Problem statement:
Within the records below, find each line with the word "avec" and copy it out.

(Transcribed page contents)
---+---

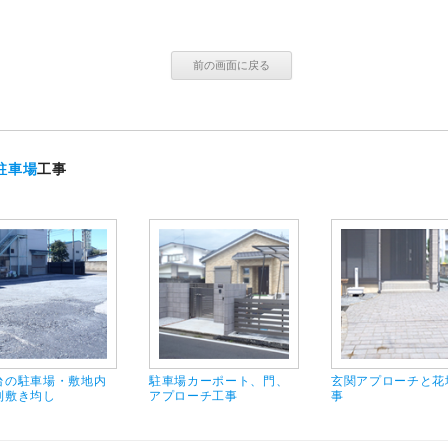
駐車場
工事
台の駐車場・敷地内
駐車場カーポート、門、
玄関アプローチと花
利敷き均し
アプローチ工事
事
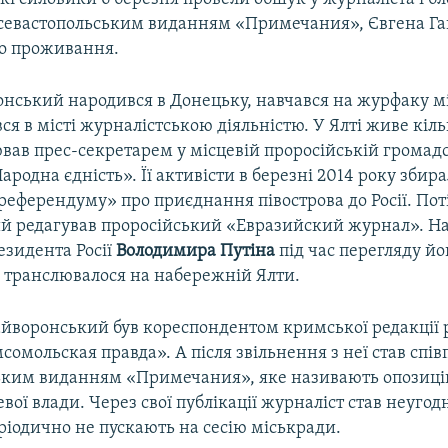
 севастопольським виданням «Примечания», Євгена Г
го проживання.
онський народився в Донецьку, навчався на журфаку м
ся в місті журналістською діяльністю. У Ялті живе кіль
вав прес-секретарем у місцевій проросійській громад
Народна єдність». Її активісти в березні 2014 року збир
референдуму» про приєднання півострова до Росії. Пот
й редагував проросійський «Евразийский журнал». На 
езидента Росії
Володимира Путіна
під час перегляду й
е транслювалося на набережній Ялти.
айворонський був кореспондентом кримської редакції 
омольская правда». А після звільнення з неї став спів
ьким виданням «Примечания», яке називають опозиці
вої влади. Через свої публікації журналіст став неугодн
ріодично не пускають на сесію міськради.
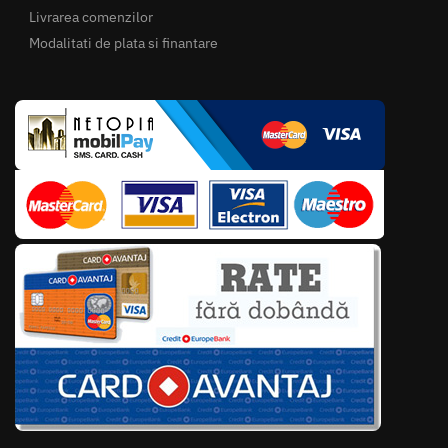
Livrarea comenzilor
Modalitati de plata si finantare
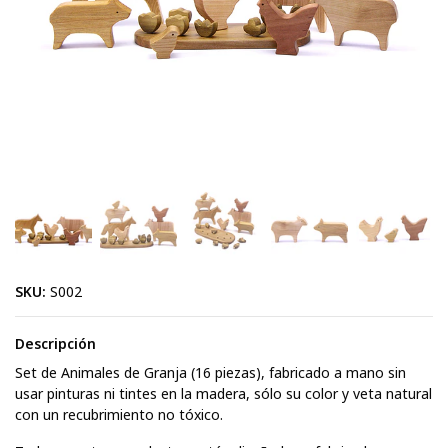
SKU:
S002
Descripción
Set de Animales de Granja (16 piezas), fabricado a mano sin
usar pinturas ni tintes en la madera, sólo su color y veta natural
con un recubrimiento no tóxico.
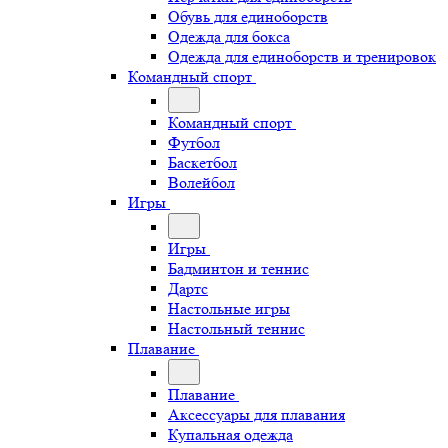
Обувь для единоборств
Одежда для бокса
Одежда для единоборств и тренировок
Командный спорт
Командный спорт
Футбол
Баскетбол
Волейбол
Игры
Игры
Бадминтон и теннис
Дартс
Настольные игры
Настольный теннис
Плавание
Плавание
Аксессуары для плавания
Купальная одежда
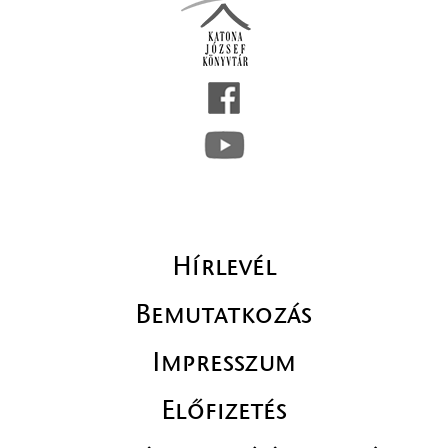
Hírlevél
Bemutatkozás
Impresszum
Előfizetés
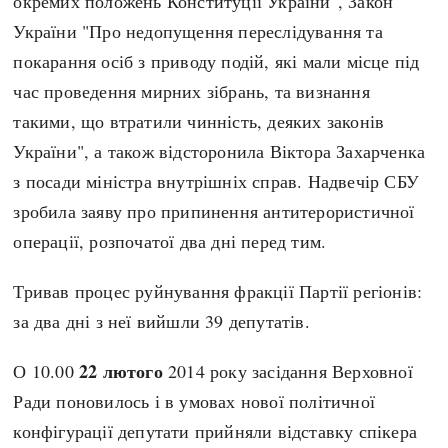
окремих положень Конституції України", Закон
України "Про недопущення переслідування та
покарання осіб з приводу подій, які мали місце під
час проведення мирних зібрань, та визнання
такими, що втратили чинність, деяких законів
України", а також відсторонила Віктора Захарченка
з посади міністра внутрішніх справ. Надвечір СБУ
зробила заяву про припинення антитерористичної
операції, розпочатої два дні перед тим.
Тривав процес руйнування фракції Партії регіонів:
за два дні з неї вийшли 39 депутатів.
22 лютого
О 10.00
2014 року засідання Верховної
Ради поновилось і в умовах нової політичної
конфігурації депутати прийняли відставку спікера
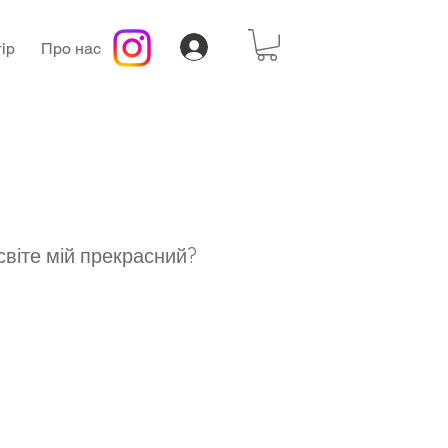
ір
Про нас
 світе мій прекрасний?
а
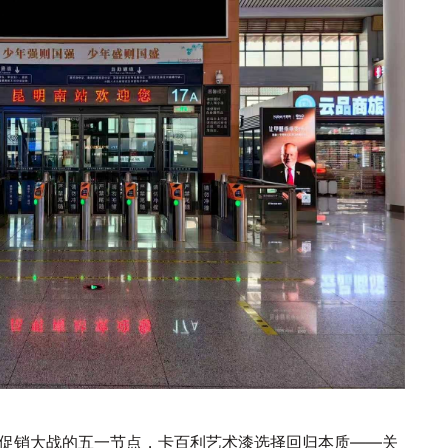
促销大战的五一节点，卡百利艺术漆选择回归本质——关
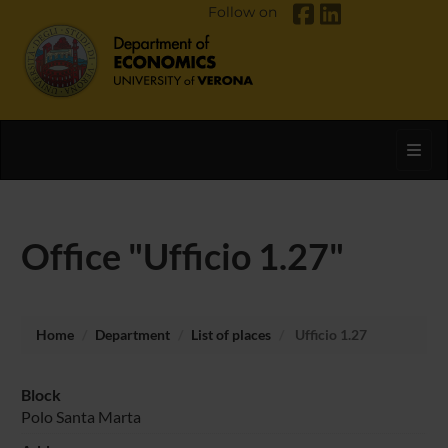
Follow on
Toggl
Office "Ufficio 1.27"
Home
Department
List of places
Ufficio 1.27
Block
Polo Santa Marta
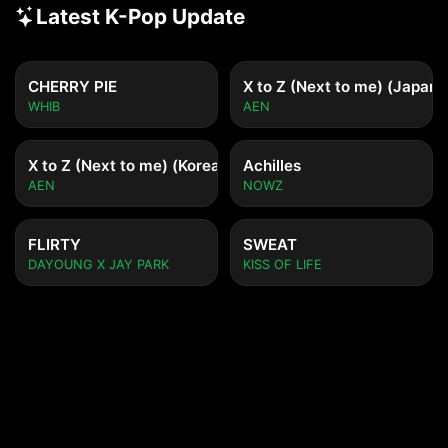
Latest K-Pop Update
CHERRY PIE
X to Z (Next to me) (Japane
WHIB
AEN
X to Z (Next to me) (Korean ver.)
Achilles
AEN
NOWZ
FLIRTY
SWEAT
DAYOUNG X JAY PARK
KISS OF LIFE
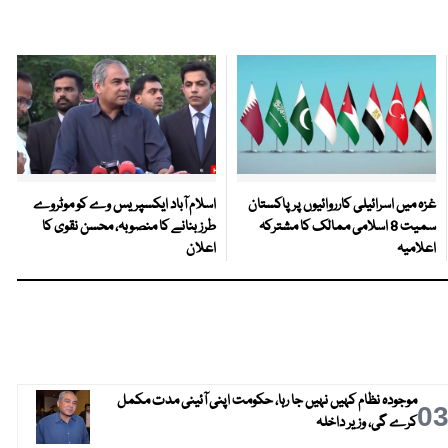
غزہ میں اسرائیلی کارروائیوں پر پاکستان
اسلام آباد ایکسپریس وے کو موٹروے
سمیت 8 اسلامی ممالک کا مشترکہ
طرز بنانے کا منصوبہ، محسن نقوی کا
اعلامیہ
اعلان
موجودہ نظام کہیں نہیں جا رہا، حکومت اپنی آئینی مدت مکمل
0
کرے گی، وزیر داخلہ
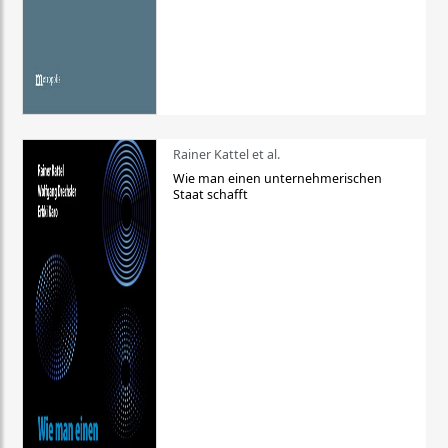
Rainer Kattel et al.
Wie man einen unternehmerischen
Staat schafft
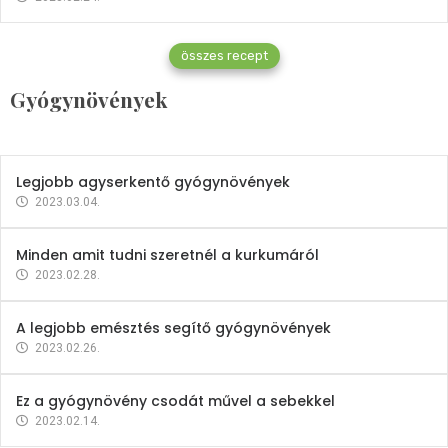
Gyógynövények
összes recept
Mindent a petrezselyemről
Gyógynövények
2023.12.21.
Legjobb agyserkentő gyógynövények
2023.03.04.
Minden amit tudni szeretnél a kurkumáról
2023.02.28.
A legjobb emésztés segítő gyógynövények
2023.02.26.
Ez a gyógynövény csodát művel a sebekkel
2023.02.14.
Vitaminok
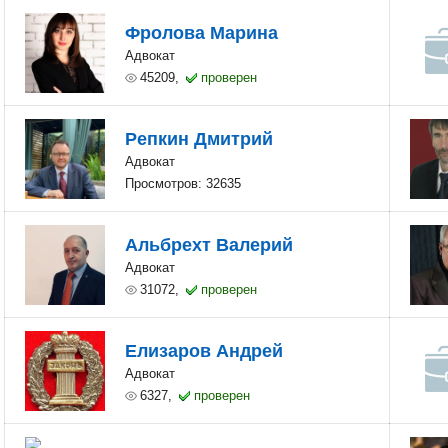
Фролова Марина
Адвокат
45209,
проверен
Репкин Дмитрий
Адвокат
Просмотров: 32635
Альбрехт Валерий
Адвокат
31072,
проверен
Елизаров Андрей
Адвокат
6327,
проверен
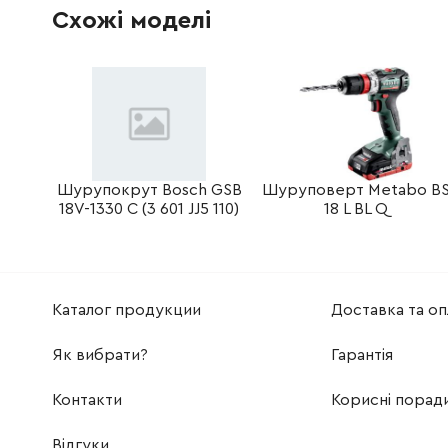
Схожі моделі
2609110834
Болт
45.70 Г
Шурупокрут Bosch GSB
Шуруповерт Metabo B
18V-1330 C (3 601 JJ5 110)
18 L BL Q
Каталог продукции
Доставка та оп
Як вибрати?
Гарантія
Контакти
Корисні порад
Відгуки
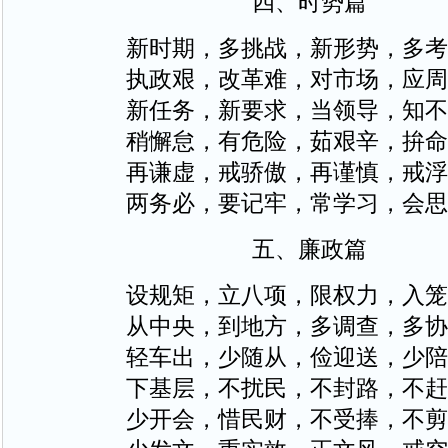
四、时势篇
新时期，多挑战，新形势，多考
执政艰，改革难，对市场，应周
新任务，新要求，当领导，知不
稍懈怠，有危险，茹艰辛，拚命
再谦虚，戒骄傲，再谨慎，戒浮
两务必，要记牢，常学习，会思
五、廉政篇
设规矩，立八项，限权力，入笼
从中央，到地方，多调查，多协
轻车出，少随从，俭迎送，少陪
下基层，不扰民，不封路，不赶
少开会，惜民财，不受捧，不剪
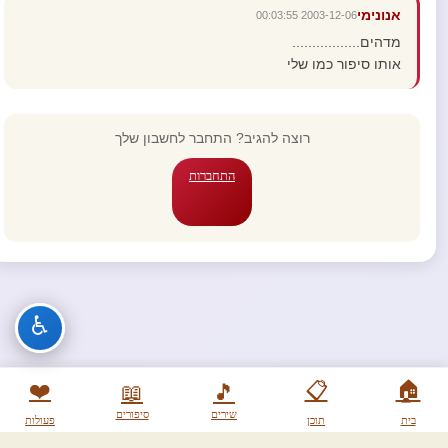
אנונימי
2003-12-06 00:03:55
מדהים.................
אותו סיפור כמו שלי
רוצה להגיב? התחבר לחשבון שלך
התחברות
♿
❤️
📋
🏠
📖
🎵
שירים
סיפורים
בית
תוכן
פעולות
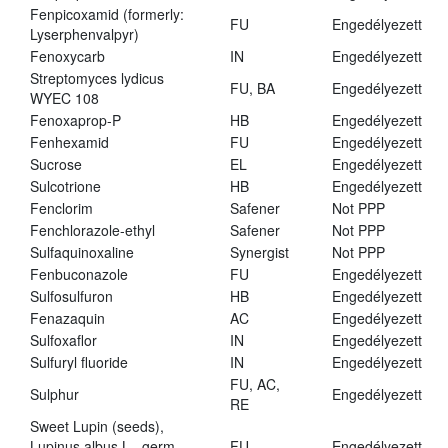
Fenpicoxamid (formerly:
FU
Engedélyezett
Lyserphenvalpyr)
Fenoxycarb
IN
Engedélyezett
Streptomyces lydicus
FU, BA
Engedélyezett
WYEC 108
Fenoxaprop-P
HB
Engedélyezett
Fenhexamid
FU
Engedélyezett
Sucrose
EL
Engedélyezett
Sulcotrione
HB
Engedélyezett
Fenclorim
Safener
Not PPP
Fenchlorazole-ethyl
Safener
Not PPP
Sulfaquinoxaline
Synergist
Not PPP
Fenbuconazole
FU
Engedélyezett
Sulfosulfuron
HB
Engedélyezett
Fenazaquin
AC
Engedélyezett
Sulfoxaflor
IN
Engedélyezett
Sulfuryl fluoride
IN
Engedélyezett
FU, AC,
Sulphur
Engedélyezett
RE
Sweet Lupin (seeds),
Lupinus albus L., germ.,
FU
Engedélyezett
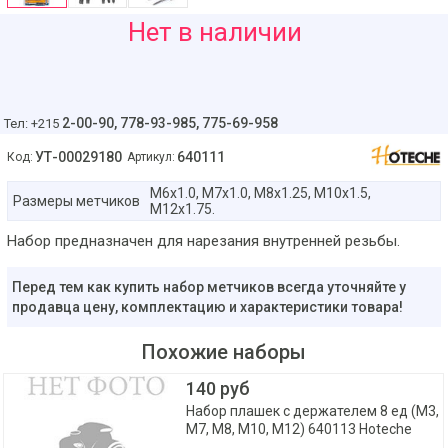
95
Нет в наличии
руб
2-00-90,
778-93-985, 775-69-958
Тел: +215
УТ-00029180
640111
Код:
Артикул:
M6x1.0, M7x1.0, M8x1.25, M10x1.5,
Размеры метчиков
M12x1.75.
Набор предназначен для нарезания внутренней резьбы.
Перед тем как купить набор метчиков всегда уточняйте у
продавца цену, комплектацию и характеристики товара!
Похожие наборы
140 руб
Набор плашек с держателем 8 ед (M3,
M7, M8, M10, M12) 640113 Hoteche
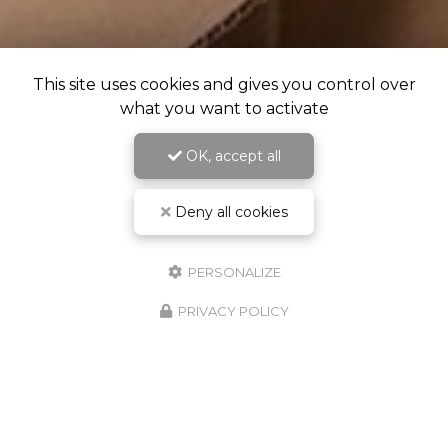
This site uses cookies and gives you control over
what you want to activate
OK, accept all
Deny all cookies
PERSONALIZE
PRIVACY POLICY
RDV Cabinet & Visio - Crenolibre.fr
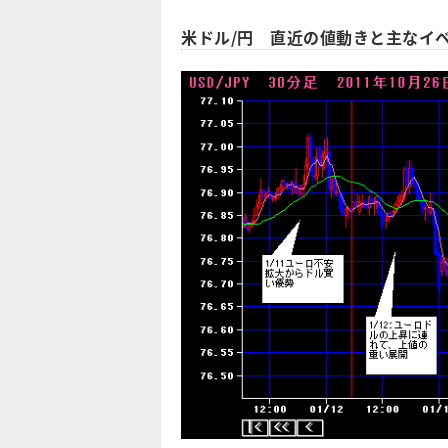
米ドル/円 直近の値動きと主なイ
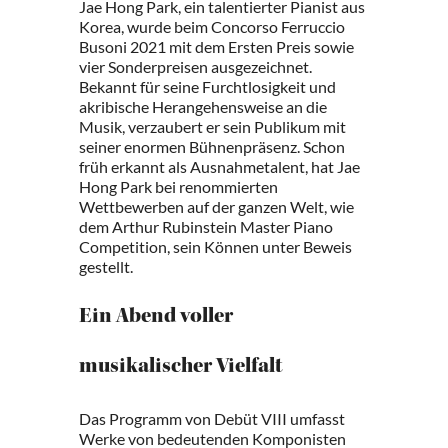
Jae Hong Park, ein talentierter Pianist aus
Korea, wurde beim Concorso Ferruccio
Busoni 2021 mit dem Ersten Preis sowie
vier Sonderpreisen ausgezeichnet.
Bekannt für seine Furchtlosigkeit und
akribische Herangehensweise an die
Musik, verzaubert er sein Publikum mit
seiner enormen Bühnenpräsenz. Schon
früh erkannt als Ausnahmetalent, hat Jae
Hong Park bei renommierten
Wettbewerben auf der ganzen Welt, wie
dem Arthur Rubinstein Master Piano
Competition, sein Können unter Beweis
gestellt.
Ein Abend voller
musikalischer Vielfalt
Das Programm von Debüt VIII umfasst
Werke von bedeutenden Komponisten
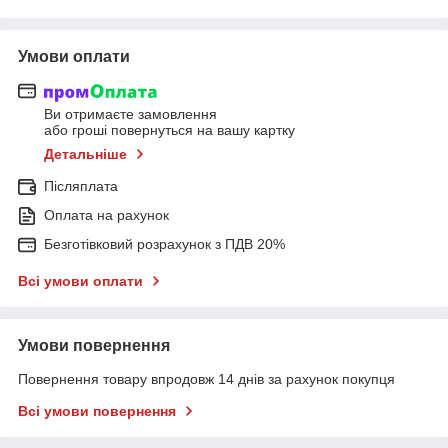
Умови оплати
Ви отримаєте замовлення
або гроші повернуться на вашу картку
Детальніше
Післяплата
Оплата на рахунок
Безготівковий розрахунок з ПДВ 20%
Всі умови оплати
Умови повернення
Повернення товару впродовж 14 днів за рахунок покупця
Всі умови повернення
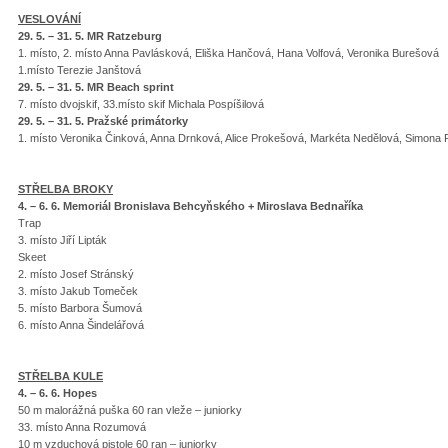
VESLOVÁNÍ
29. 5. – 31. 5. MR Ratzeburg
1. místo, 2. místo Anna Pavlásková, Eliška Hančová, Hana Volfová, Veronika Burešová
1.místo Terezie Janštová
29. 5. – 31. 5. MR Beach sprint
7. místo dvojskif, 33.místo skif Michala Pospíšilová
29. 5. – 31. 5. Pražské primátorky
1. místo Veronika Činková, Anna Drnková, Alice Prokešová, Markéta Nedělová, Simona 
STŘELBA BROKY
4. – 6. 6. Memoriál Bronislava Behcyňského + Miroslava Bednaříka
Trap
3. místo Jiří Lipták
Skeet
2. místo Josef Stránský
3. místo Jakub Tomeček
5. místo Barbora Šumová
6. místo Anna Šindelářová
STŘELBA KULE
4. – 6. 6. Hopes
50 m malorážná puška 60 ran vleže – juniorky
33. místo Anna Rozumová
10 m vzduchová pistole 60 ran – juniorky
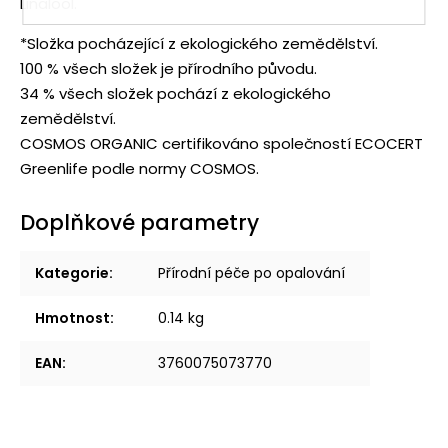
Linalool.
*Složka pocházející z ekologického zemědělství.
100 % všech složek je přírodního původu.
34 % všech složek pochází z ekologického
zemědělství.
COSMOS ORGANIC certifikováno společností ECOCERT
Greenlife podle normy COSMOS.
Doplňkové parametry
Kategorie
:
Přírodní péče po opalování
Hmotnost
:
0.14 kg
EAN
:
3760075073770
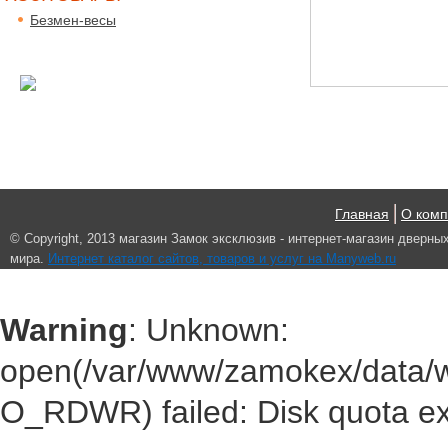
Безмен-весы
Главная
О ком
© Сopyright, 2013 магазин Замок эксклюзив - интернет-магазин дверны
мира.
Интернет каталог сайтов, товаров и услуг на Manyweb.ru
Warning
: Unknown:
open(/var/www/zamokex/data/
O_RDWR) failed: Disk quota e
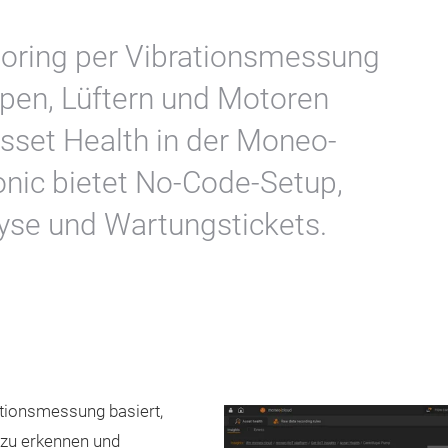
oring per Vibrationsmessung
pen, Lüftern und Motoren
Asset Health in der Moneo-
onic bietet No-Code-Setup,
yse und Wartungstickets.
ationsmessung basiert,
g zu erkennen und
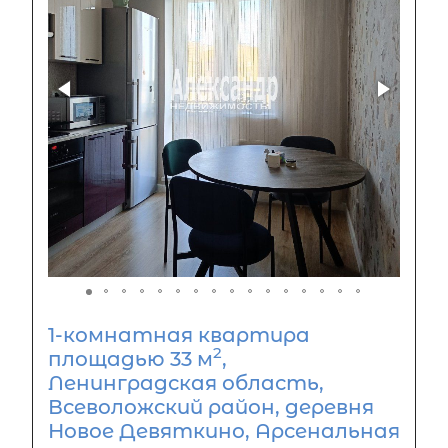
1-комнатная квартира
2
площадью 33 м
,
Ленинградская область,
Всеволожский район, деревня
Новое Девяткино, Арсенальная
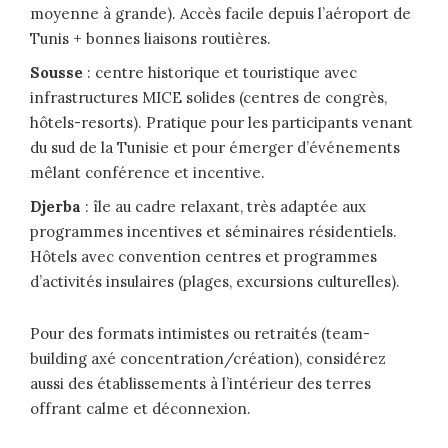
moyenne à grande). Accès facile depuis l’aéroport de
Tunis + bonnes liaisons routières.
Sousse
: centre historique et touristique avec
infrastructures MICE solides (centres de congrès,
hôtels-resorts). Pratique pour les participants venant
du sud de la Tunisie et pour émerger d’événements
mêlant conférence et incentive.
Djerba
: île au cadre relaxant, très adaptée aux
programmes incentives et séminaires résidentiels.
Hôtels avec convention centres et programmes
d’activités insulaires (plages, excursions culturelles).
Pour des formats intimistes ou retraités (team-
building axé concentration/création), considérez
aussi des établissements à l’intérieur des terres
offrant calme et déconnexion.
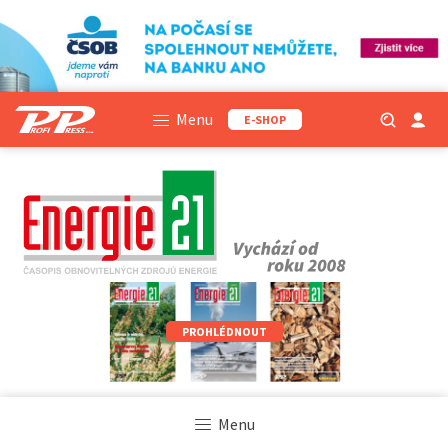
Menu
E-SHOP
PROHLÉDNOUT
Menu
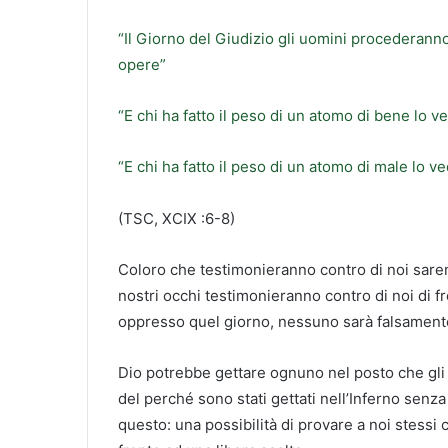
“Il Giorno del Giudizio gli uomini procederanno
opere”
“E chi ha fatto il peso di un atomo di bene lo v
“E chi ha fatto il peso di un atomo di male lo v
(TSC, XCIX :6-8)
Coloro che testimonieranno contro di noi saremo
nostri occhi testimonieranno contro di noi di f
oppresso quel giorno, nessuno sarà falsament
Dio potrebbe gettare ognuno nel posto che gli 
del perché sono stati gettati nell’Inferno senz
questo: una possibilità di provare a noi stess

---+---

Task output:
: centre historique et touristique avec
Hôtels avec convention centres et programmes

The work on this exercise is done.